## [TASK REQUIREMENTS]
Count the lines in the entries that contain the string "catalogue", with case counting, and give only that number.

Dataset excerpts
/---

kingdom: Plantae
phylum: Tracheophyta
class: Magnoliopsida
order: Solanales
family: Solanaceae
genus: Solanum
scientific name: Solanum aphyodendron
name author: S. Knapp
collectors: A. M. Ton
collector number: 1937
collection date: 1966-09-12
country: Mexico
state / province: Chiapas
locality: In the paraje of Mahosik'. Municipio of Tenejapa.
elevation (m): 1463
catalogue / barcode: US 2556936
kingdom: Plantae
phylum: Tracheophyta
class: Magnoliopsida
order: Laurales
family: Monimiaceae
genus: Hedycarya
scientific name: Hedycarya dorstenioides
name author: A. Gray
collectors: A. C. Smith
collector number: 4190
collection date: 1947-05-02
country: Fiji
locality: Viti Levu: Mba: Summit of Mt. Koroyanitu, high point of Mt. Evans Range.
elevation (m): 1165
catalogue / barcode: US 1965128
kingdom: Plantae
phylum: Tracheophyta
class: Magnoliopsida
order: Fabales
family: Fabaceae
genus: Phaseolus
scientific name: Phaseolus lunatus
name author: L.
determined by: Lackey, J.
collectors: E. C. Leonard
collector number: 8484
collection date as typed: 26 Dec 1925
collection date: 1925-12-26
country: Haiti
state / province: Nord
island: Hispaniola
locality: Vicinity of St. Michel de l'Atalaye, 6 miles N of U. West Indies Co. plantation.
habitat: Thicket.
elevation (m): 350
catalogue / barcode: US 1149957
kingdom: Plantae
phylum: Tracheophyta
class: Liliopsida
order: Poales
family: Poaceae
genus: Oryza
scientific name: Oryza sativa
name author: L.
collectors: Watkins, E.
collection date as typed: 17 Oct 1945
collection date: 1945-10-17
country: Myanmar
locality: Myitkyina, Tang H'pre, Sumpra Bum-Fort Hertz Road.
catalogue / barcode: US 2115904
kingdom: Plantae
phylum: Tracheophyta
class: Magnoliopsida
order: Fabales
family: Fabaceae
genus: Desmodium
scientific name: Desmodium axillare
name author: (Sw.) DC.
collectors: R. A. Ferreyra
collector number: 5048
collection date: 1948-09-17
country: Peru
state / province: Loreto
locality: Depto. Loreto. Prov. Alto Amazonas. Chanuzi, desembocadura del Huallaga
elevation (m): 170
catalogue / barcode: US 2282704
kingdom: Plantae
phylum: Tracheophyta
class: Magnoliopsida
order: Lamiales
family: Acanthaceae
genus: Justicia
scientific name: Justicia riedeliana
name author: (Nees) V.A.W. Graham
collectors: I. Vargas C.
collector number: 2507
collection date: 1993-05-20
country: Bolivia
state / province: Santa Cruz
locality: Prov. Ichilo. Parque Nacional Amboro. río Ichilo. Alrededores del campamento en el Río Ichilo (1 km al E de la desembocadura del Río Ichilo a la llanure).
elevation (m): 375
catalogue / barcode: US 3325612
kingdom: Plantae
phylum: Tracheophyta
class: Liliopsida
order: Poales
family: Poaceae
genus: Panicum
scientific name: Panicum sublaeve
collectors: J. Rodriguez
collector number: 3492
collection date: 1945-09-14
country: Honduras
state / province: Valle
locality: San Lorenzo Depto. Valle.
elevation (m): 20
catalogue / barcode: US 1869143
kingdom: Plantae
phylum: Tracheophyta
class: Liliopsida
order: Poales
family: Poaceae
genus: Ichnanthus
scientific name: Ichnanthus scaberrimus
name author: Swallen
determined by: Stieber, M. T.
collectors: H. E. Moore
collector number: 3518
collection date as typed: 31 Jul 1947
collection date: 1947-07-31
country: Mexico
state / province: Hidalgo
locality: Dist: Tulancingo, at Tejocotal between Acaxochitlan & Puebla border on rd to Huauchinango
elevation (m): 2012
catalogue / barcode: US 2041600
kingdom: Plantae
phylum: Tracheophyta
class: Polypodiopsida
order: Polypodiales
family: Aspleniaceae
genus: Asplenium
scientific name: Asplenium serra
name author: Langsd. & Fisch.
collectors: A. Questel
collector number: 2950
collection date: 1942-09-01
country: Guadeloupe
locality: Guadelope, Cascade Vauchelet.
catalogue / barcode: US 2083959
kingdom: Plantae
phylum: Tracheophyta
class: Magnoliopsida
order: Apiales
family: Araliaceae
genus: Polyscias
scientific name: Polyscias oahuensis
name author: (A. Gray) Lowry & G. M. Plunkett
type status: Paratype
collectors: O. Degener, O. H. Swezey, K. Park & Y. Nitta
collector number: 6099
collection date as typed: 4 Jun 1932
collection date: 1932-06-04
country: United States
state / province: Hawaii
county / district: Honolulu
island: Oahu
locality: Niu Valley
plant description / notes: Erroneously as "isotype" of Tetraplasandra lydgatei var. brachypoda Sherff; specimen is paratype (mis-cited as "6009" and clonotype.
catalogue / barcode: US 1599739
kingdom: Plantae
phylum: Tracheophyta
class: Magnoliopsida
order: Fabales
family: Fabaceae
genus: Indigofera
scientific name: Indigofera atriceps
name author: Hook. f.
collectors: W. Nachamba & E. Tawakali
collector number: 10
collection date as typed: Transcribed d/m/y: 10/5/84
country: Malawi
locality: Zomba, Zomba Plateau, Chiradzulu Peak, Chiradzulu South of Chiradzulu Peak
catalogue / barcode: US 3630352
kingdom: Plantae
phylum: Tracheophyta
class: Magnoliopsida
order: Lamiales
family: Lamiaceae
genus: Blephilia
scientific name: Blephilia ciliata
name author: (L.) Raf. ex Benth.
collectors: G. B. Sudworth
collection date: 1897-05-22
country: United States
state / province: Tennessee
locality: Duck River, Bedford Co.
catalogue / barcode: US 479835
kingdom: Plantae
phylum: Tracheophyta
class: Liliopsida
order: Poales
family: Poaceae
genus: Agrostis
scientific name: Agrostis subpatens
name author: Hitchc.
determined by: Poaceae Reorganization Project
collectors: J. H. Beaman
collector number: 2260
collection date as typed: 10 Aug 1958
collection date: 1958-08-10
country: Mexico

\---

## [THE OUTPUT]
12